Tasks and exercises:
a) Please duplicate the tune-writing text between "2) Turn the" and "3/4 or 6/8.", inclusive.
b) In the tune-writing text, how many measures is the B-part of Scandinavian tunes often said to be?

Lick A / Lick A transposed to another chord/ Lick A again / ending lick (B) ("Liberty", "Swallowtail Jig" etc. etc.)

Read music?

1) Play a two-bar phrase backwards. This may (or may not) give you a usable "Lick A" which then you manipulate or transpose. Even if it isn't that great, you can make a few changes of your backwards lick(s) to suit your ear.

2) Turn the music upside down and extract a two-bar lick.

Once you have a "motif" which serves as the basis of one part of your tune, you can alter it by putting it into minor, or a mode. Or you can subtract a note from every four-8th groupings and turni it into a jig. Or you can add an extra quarter note to every measure, and put the thing into 5/4.

Or.....how about alternating bars or 4/4 and 5/4. And then play the next part in 3/4 or 6/8.

While the standard American and Irish fiddle tunes come in 8-bar segments, (or 12-bar for blues), since you are writing the piece, you can do whatever you want in regards to how many measures are in a section. Scandinavian tunes are often assymetric....first part 8 bars (repeated), followed by the B-part which is 6 measures (repeated).

You can always put the 2nd ( or 3rd part) of your tune into relative minor, or have the key modulate up or down a 5th.

It's endless.....

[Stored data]

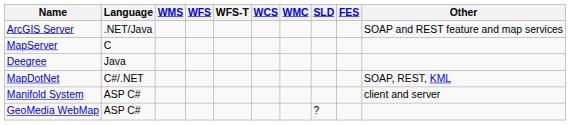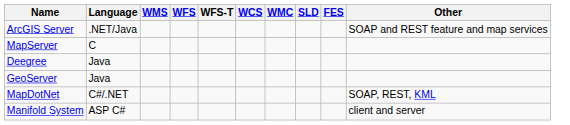+ row: GeoServer | Java
- row: GeoMedia WebMap | ASP C# | ?
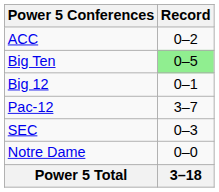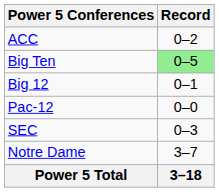Pac-12 | Record: 3–7 -> 0–0
Notre Dame | Record: 0–0 -> 3–7
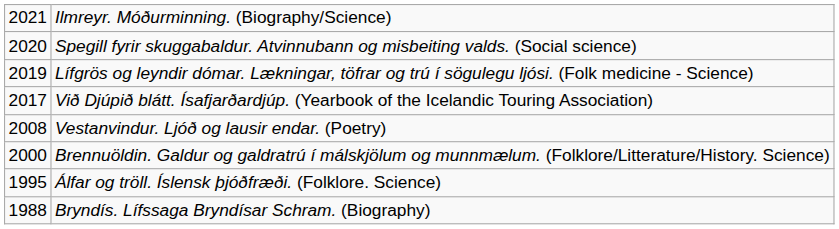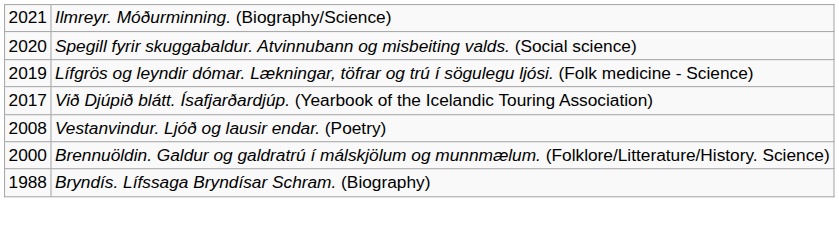- row: 1995 | Álfar og tröll. Íslensk þjóðfræði. (Folklore. Science)
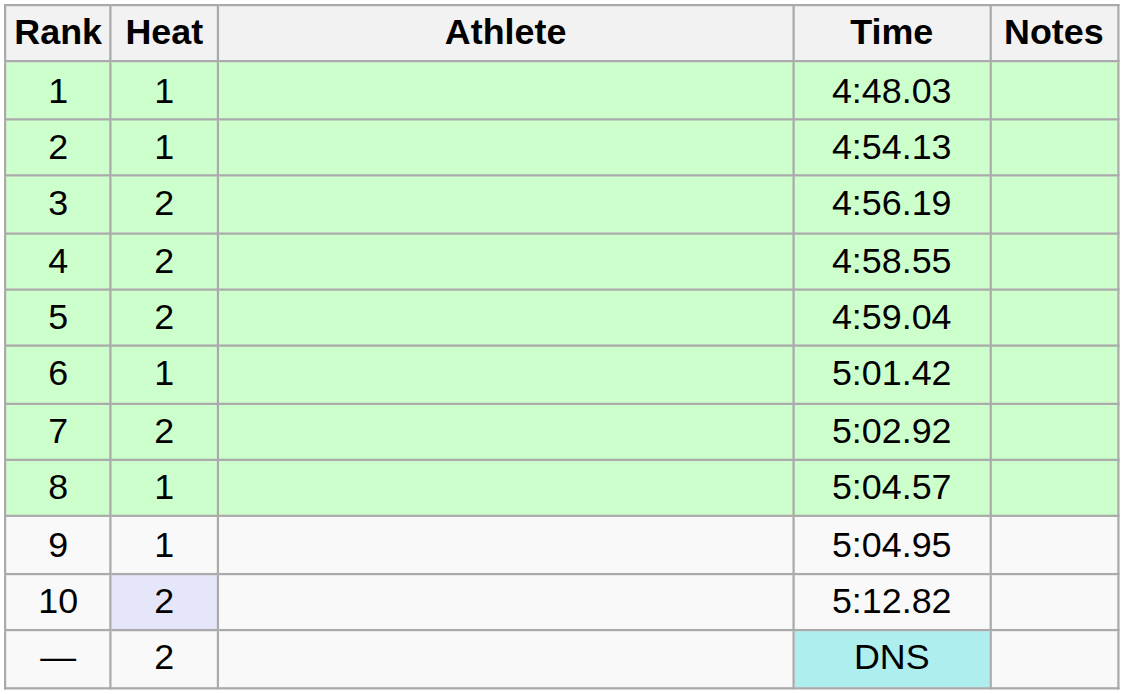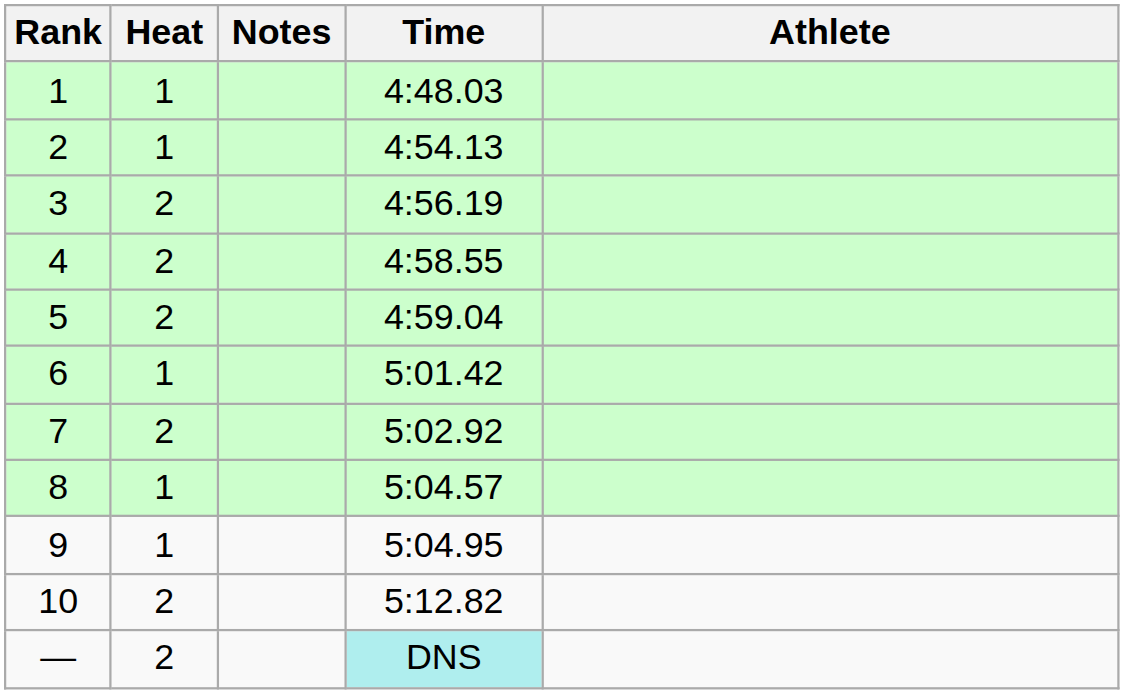columns swapped: Athlete <-> Notes
10 | Heat: lavender background -> no background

Task-by-task results:
a)
2) Turn the music upside down and extract a two-bar lick.

Once you have a "motif" which serves as the basis of one part of your tune, you can alter it by putting it into minor, or a mode. Or you can subtract a note from every four-8th groupings and turni it into a jig. Or you can add an extra quarter note to every measure, and put the thing into 5/4.

Or.....how about alternating bars or 4/4 and 5/4. And then play the next part in 3/4 or 6/8.

b) Six measures, repeated.